Auch der 325i mit 170 PS ist interessant
Wer ein gutes, scheckheftgepflegtes Auto sucht, muss auf jeden Fall mehr Geld ausgeben. Der Preisunterschied wird sich schnell rechnen. Also ist Geduld gefragt. Denn das Angebot an gepflegten 3er Cabriolets der E36-Familie ist nicht sehr groß, und man sollte sich auf eine ausdauernde Suche einstellen. Aber es muss ja nicht unbedingt die Spitzenversion sein: Neben dem 2,8-Liter-Aggregat wurden der 320i mit 150 PS und zwei Litern Hubraum und der 325i mit 170PS und 2,5 Litern Hubraum angeboten. Je kleiner allerdings der Hubraum, desto geringer fallen bei den Cabriolets auch die Stückzahlen aus.
Preise: zwischen 3.000 und 13.000 Euro
Die Marktbeochatungsexperten von Classic-Analytics nennen für ein BMW 328i Cabrio in mäßigem Zustand einen Wert zwischen 2.600 und 3.400 Euro. Exemplare in gepflegtem Zustand können zwischen 10.200 und 13.600 Euro kosten. Eine gute Ausstattung und ein guter, originaler Zustand wirken wertsteigernd. Zubehör-Räder, weiße Nachrüst-Blinker oder ein Sportauspuff sind Geschmackssache; auch als Cabrio wurde der 3er gern und häufig getunt. Sportfahrwerke und Tieferlegungen sind nicht gut für die Karosseriesteifigkeit und bei allen nicht ab Werk erfolgten Umrüstungen gilt, dass die Wiederherstellung des Originalzustandes Geld kostet. Interessant sind Autos mit Individual-Ausstattung und die späten Edition-Modelle.

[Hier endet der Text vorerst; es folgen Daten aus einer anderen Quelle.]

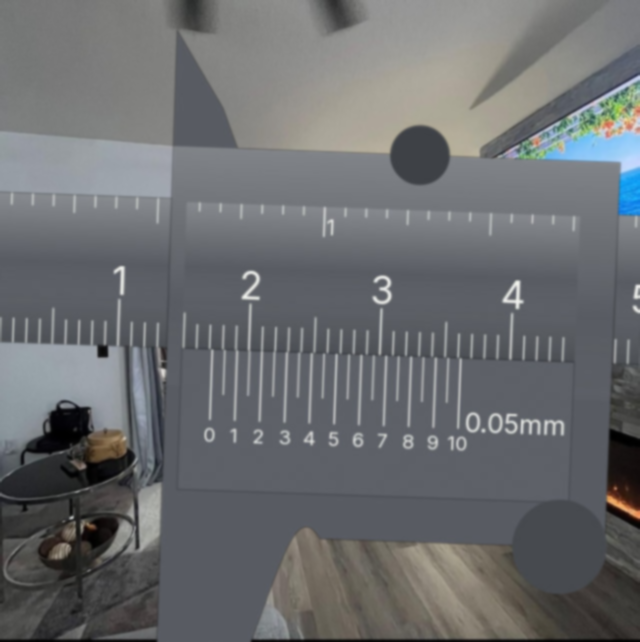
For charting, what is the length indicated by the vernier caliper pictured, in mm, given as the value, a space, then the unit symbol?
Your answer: 17.2 mm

Vom 320i wurden nur circa 31.000 Exemplare gebaut, vom 328i dagegen rund 50.000. Neben der größeren Verbreitung spricht für die Topversion auch eine oft bessere Ausstattung. So wandern die Schlüssel des 3er wieder zurück in die Hände von René Juretzek. Zu guter Letzt holen wir das Verdeck wieder aus dem Kasten zwischen Rücksitzbank und Kofferraum und verschließen es. Beinahe wehmütig klingt das Surren der elektrischen Fensterheber, die die Seitenscheiben wieder nach oben fahren. Weitersuchen oder zugreifen? Bei einer wärmenden Tasse Kaffee im Verkaufsraum kann man sich alles nochmal in Ruhe durch den Kopf gehen lassen. Der Sound des wunderbaren Reihensechszylinders bleibt jedenfalls noch sehr lange im Ohr.